[INSTRUCTIONS FOR THE TASK]:
Retype every line of the listing below without changing anything.

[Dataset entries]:
★ ★ ★ ★ ★ ★ ★

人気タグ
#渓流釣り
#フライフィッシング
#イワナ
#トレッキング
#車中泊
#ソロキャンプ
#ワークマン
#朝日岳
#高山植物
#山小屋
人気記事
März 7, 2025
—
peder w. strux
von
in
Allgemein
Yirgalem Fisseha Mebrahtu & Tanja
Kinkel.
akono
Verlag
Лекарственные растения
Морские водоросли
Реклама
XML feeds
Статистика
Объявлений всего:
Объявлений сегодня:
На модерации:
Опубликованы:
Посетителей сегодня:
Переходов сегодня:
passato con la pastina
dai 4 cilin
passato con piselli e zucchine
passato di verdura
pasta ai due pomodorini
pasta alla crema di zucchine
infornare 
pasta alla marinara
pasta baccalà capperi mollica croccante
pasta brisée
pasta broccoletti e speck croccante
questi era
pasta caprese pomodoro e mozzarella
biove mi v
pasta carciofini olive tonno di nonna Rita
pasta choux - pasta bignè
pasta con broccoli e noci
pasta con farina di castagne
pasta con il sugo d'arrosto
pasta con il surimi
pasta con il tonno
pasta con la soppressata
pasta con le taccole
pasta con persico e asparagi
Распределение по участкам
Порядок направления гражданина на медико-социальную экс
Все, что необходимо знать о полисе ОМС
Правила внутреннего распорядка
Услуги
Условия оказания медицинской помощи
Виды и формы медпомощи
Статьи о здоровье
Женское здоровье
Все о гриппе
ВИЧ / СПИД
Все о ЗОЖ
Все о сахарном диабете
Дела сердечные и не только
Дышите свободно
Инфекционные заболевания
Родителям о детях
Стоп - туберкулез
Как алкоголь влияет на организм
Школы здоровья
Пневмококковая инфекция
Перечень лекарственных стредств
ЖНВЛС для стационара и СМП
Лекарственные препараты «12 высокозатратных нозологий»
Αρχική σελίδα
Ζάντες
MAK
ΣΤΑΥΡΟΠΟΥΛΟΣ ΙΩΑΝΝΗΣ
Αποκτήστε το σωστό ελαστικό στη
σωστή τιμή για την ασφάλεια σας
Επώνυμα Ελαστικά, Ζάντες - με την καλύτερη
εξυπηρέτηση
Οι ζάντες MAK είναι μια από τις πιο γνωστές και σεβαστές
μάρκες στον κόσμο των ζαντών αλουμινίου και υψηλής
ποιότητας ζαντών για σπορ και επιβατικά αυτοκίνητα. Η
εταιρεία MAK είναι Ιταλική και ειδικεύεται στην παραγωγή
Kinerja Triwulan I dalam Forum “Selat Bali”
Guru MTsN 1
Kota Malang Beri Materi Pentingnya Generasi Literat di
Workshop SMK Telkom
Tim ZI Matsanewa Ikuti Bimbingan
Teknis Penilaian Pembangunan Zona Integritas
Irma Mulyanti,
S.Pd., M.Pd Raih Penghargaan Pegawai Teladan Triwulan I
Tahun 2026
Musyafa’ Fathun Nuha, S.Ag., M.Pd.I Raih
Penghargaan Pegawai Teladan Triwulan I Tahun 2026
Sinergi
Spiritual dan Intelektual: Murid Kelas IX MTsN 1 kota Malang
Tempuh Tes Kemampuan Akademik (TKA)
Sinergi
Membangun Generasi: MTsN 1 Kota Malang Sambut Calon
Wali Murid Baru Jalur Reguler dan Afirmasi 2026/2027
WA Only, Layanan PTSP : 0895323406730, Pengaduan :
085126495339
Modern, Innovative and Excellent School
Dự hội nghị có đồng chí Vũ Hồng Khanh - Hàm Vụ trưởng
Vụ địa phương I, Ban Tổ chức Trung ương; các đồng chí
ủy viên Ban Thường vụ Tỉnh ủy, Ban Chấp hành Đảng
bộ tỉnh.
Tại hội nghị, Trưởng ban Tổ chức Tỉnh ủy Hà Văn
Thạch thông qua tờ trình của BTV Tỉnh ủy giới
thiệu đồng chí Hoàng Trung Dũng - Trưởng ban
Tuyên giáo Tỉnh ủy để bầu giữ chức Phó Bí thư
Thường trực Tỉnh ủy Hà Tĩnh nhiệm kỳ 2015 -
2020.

★ ★ ★ ★ ★ ★ ★

[WRITTEN ANSWER]:
人気タグ
#渓流釣り
#フライフィッシング
#イワナ
#トレッキング
#車中泊
#ソロキャンプ
#ワークマン
#朝日岳
#高山植物
#山小屋
人気記事
März 7, 2025
—
peder w. strux
von
in
Allgemein
Yirgalem Fisseha Mebrahtu & Tanja
Kinkel.
akono
Verlag
Лекарственные растения
Морские водоросли
Реклама
XML feeds
Статистика
Объявлений всего:
Объявлений сегодня:
На модерации:
Опубликованы:
Посетителей сегодня:
Переходов сегодня:
passato con la pastina
dai 4 cilin
passato con piselli e zucchine
passato di verdura
pasta ai due pomodorini
pasta alla crema di zucchine
infornare 
pasta alla marinara
pasta baccalà capperi mollica croccante
pasta brisée
pasta broccoletti e speck croccante
questi era
pasta caprese pomodoro e mozzarella
biove mi v
pasta carciofini olive tonno di nonna Rita
pasta choux - pasta bignè
pasta con broccoli e noci
pasta con farina di castagne
pasta con il sugo d'arrosto
pasta con il surimi
pasta con il tonno
pasta con la soppressata
pasta con le taccole
pasta con persico e asparagi
Распределение по участкам
Порядок направления гражданина на медико-социальную экс
Все, что необходимо знать о полисе ОМС
Правила внутреннего распорядка
Услуги
Условия оказания медицинской помощи
Виды и формы медпомощи
Статьи о здоровье
Женское здоровье
Все о гриппе
ВИЧ / СПИД
Все о ЗОЖ
Все о сахарном диабете
Дела сердечные и не только
Дышите свободно
Инфекционные заболевания
Родителям о детях
Стоп - туберкулез
Как алкоголь влияет на организм
Школы здоровья
Пневмококковая инфекция
Перечень лекарственных стредств
ЖНВЛС для стационара и СМП
Лекарственные препараты «12 высокозатратных нозологий»
Αρχική σελίδα
Ζάντες
MAK
ΣΤΑΥΡΟΠΟΥΛΟΣ ΙΩΑΝΝΗΣ
Αποκτήστε το σωστό ελαστικό στη
σωστή τιμή για την ασφάλεια σας
Επώνυμα Ελαστικά, Ζάντες - με την καλύτερη
εξυπηρέτηση
Οι ζάντες MAK είναι μια από τις πιο γνωστές και σεβαστές
μάρκες στον κόσμο των ζαντών αλουμινίου και υψηλής
ποιότητας ζαντών για σπορ και επιβατικά αυτοκίνητα. Η
εταιρεία MAK είναι Ιταλική και ειδικεύεται στην παραγωγή
Kinerja Triwulan I dalam Forum “Selat Bali”
Guru MTsN 1
Kota Malang Beri Materi Pentingnya Generasi Literat di
Workshop SMK Telkom
Tim ZI Matsanewa Ikuti Bimbingan
Teknis Penilaian Pembangunan Zona Integritas
Irma Mulyanti,
S.Pd., M.Pd Raih Penghargaan Pegawai Teladan Triwulan I
Tahun 2026
Musyafa’ Fathun Nuha, S.Ag., M.Pd.I Raih
Penghargaan Pegawai Teladan Triwulan I Tahun 2026
Sinergi
Spiritual dan Intelektual: Murid Kelas IX MTsN 1 kota Malang
Tempuh Tes Kemampuan Akademik (TKA)
Sinergi
Membangun Generasi: MTsN 1 Kota Malang Sambut Calon
Wali Murid Baru Jalur Reguler dan Afirmasi 2026/2027
WA Only, Layanan PTSP : 0895323406730, Pengaduan :
085126495339
Modern, Innovative and Excellent School
Dự hội nghị có đồng chí Vũ Hồng Khanh - Hàm Vụ trưởng
Vụ địa phương I, Ban Tổ chức Trung ương; các đồng chí
ủy viên Ban Thường vụ Tỉnh ủy, Ban Chấp hành Đảng
bộ tỉnh.
Tại hội nghị, Trưởng ban Tổ chức Tỉnh ủy Hà Văn
Thạch thông qua tờ trình của BTV Tỉnh ủy giới
thiệu đồng chí Hoàng Trung Dũng - Trưởng ban
Tuyên giáo Tỉnh ủy để bầu giữ chức Phó Bí thư
Thường trực Tỉnh ủy Hà Tĩnh nhiệm kỳ 2015 -
2020.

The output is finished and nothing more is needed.